The resumption of dialogue between nuclear powers is necessary as never before, said Kazakh Deputy Prime Minister and Minister of Foreign Affairs Mukhtar Tileuberdi at a Feb. 28 High-level Segment of the Conference on Disarmament (CD) in Geneva, reported the UN Office press service.
“Over the past year, the world has become even less secure. The conflict in Ukraine, enormous nuclear arsenals, aggravated nuclear rhetoric, and lack of dialogue are taking the world in a dangerous direction,” Tileuberdi said, addressing the gathering via a video message.
As a staunch supporter of nuclear disarmament, Kazakhstan emphasized the importance of discussing the New Strategic Arms Reductions Treaty after 2026 and demonstrating firm commitment by the five nuclear-weapon states to the joint statement adopted in January 2022 on the inadmissibility of nuclear war.
Tileuberdi stressed Kazakhstan’s consistent support of the Treaty on the Prohibition of Nuclear Weapons (TPNW). According to the Kazakh Foreign Ministry, the country will chair the third meeting of the state parties to the TPNW.
“The President of Kazakhstan proposed the establishment of a special multilateral body, the International Agency for Biological Safety. This agency could operate as an executive body of the Biological and Toxin Weapons Convention and pay special attention to the needs of developing countries,” said the minister.
UN Under-Secretary-General and High Representative for Disarmament Affairs Izumi Nakamitsu opened the event, attended by over 50 representatives of the conference’s member states. It is the only permanent multilateral forum for negotiations on disarmament and arms control issues.
At the High-Level Segment of the 52nd UN Human Rights Council session on Feb. 27 in Geneva, Tileuberdi, also via a video message, shared Kazakhstan’s progress after significant reforms last year, which facilitated political transformation and tangible socio-economic changes.
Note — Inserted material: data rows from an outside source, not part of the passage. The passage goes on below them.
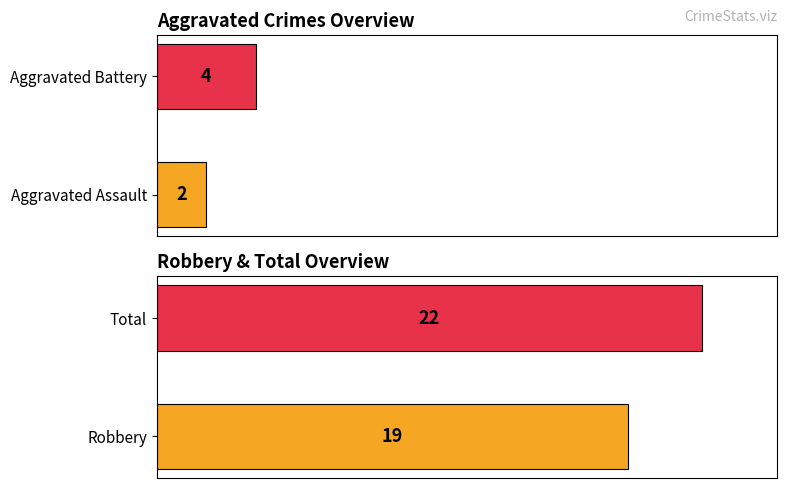

Rank the series by their maximum value, from lowest to highest.

Aggravated Assault, Aggravated Battery, Robbery, Total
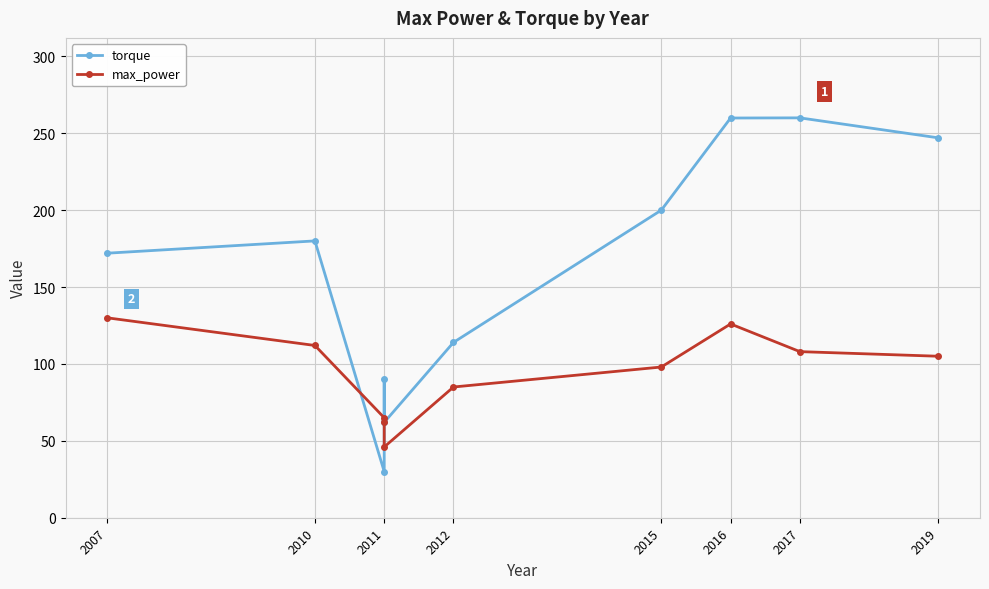

The value of torque at 2011 is 30.0. True or false?

True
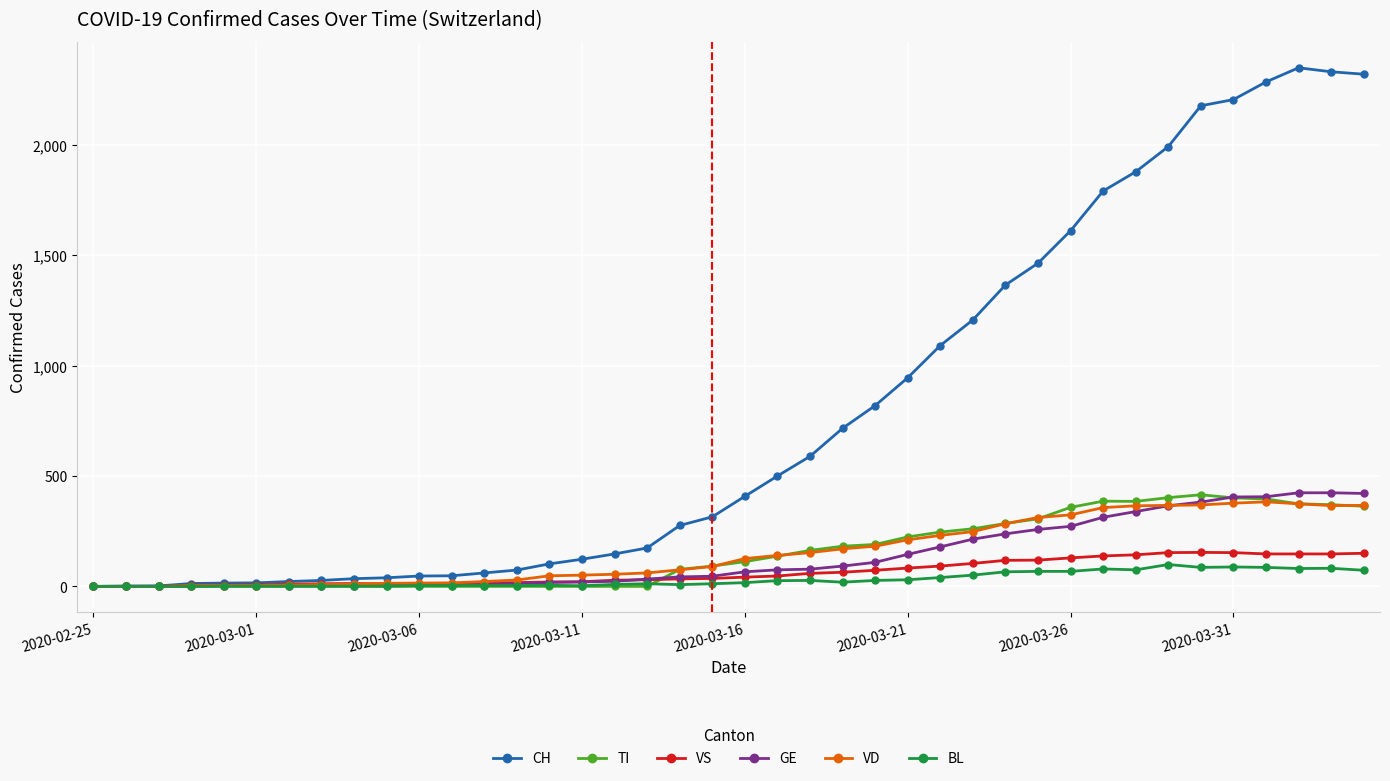

Which series has the largest total across all categories?

CH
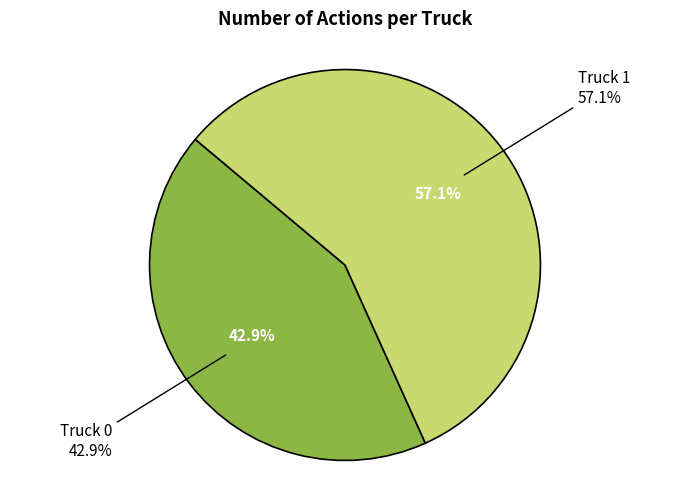

Which slice is the largest?

Truck 1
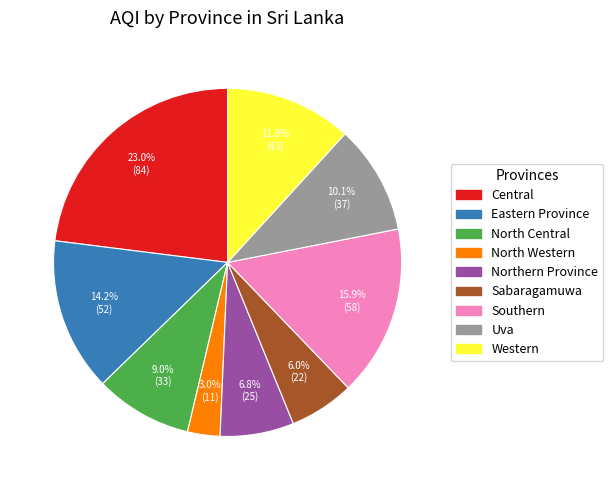

To the nearest percent, what is the difference between the Northern Province and Uva slice percentages?

3%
According to the minister, the recent constitutional reforms solidified the final transition from a super-presidential system of governance to a presidential republic with an influential parliament and an accountable government.
The country also established the Constitutional Court, broadened the mandate of the Ombudsperson for Human Rights, signed the Optional Protocol to the Convention on the Rights of the Child on a communications procedure, set up the National Fund for Children, and simplified the procedure for registering new political parties.
UN Secretary-General António Guterres, UN High Commissioner for Human Rights Volker Türk, and more than 150 high representatives of states attended the event.